Exercise instructions — Each line below from the one containing "perfect inspiration for" through the one containing "have done so" should be output exactly as it stands, and no other line should appear.

── Data under study ──

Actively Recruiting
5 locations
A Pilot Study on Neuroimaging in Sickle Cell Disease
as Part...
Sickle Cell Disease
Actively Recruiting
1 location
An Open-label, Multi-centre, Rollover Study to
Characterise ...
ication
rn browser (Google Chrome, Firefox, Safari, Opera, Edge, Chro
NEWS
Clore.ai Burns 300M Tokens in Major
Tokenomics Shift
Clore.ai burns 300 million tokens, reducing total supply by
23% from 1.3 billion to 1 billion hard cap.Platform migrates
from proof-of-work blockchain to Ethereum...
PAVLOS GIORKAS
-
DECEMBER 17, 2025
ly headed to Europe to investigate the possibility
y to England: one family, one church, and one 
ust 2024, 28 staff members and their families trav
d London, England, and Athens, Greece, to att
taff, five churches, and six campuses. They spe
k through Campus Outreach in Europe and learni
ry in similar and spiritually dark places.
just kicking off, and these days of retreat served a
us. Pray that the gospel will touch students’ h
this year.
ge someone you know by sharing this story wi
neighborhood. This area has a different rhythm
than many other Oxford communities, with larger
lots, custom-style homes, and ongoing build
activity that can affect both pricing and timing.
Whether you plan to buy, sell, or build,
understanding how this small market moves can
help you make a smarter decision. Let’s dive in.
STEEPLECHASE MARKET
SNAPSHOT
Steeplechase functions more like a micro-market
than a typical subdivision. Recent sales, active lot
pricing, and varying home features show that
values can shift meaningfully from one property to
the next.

───
── Data under study ──

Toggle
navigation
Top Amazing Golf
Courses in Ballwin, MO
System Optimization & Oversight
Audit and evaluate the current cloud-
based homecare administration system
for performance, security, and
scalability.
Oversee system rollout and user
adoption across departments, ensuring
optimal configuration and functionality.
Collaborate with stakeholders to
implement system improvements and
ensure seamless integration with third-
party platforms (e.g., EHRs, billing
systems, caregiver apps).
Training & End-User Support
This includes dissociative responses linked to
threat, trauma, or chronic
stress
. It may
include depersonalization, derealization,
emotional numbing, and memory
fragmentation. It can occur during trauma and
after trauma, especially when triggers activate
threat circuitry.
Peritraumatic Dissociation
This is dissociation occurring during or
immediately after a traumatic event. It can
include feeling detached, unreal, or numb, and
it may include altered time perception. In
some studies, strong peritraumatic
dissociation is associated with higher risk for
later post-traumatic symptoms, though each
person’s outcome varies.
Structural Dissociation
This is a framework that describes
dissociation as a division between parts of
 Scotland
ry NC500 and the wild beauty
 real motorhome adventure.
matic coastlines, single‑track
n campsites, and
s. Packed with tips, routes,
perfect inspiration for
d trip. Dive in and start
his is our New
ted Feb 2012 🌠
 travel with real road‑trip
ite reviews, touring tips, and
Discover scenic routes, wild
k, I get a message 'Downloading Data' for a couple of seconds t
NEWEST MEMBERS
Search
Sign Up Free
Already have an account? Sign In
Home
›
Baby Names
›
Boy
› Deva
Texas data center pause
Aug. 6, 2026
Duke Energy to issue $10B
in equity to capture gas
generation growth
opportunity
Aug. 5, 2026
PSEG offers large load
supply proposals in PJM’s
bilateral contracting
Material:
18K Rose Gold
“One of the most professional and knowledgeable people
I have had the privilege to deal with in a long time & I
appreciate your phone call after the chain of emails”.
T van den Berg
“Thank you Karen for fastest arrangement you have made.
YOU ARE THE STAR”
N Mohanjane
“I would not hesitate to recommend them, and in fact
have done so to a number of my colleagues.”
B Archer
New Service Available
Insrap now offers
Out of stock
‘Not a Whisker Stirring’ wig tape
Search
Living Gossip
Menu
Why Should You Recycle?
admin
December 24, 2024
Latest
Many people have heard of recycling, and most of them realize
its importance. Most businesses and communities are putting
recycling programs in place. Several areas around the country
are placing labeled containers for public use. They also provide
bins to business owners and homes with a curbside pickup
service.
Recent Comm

───
── Data under study ──

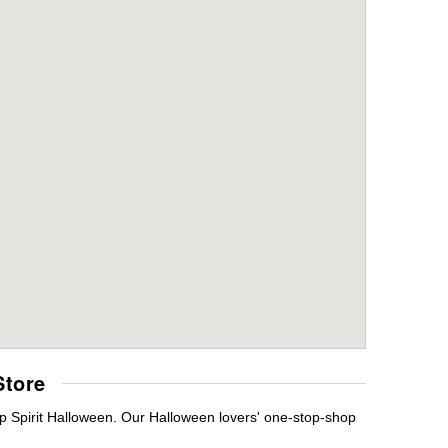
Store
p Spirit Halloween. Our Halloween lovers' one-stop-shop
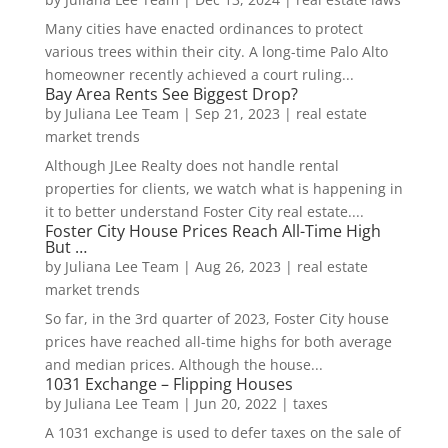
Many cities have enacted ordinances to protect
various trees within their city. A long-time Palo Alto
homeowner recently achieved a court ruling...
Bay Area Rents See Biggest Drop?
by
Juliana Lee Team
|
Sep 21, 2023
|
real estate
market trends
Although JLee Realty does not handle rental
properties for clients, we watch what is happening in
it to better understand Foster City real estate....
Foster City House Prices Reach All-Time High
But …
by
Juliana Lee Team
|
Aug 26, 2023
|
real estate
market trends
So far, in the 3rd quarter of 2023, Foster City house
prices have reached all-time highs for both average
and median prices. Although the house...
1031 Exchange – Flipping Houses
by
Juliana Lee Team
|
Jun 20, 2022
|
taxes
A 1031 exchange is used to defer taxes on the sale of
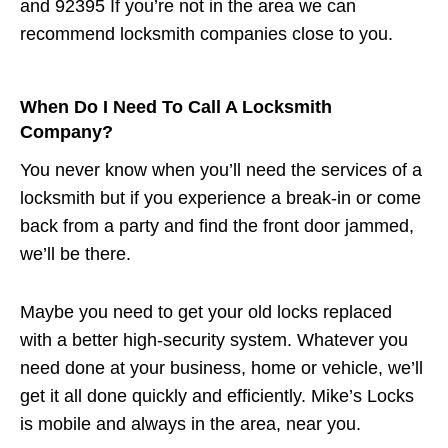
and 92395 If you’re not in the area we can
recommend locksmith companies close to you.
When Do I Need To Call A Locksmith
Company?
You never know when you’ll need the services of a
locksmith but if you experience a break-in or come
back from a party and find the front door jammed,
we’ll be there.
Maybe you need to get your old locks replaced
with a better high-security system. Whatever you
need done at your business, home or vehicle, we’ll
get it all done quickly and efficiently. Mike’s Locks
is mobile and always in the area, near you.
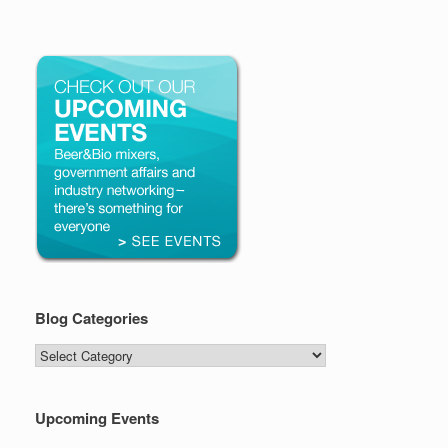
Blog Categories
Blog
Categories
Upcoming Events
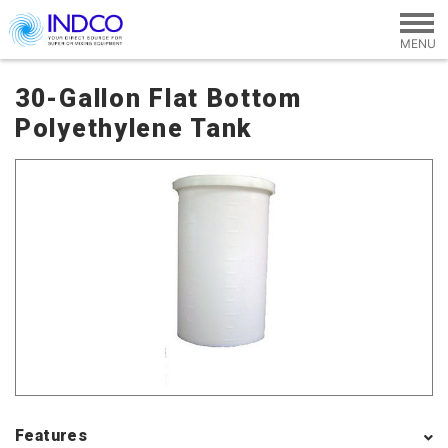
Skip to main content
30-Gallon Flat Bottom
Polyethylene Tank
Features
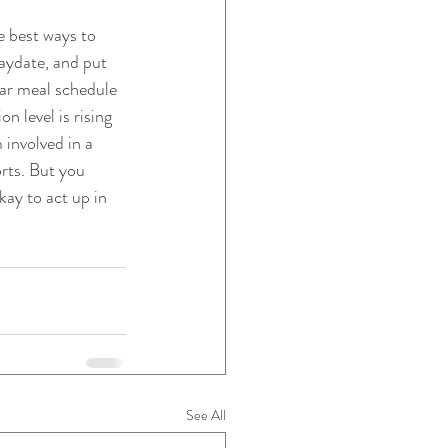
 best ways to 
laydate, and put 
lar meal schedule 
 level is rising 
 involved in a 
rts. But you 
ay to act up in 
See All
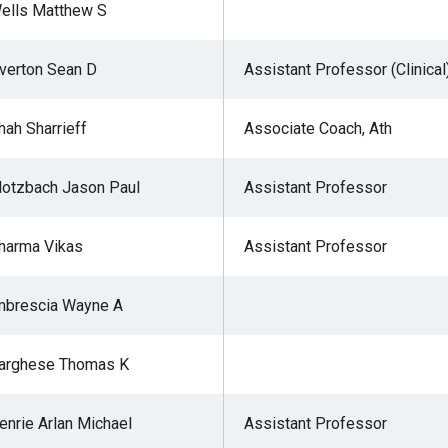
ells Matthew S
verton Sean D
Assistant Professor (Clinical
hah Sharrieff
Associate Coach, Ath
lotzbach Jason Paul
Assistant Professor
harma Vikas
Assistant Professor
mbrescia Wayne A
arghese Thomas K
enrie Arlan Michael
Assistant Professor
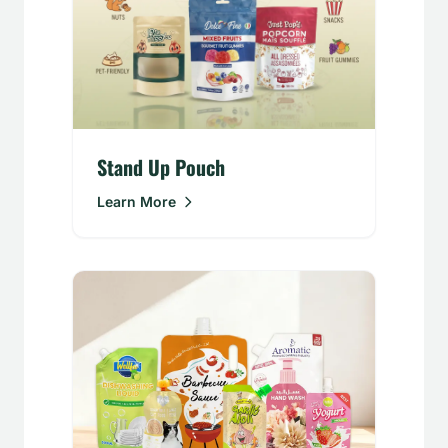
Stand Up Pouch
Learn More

───

Response to the task —
perfect inspiration for
d trip. Dive in and start
his is our New
ted Feb 2012 🌠
 travel with real road‑trip
ite reviews, touring tips, and
Discover scenic routes, wild
k, I get a message 'Downloading Data' for a couple of seconds t
NEWEST MEMBERS
Search
Sign Up Free
Already have an account? Sign In
Home
›
Baby Names
›
Boy
› Deva
Texas data center pause
Aug. 6, 2026
Duke Energy to issue $10B
in equity to capture gas
generation growth
opportunity
Aug. 5, 2026
PSEG offers large load
supply proposals in PJM’s
bilateral contracting
Material:
18K Rose Gold
“One of the most professional and knowledgeable people
I have had the privilege to deal with in a long time & I
appreciate your phone call after the chain of emails”.
T van den Berg
“Thank you Karen for fastest arrangement you have made.
YOU ARE THE STAR”
N Mohanjane
“I would not hesitate to recommend them, and in fact
have done so to a number of my colleagues.”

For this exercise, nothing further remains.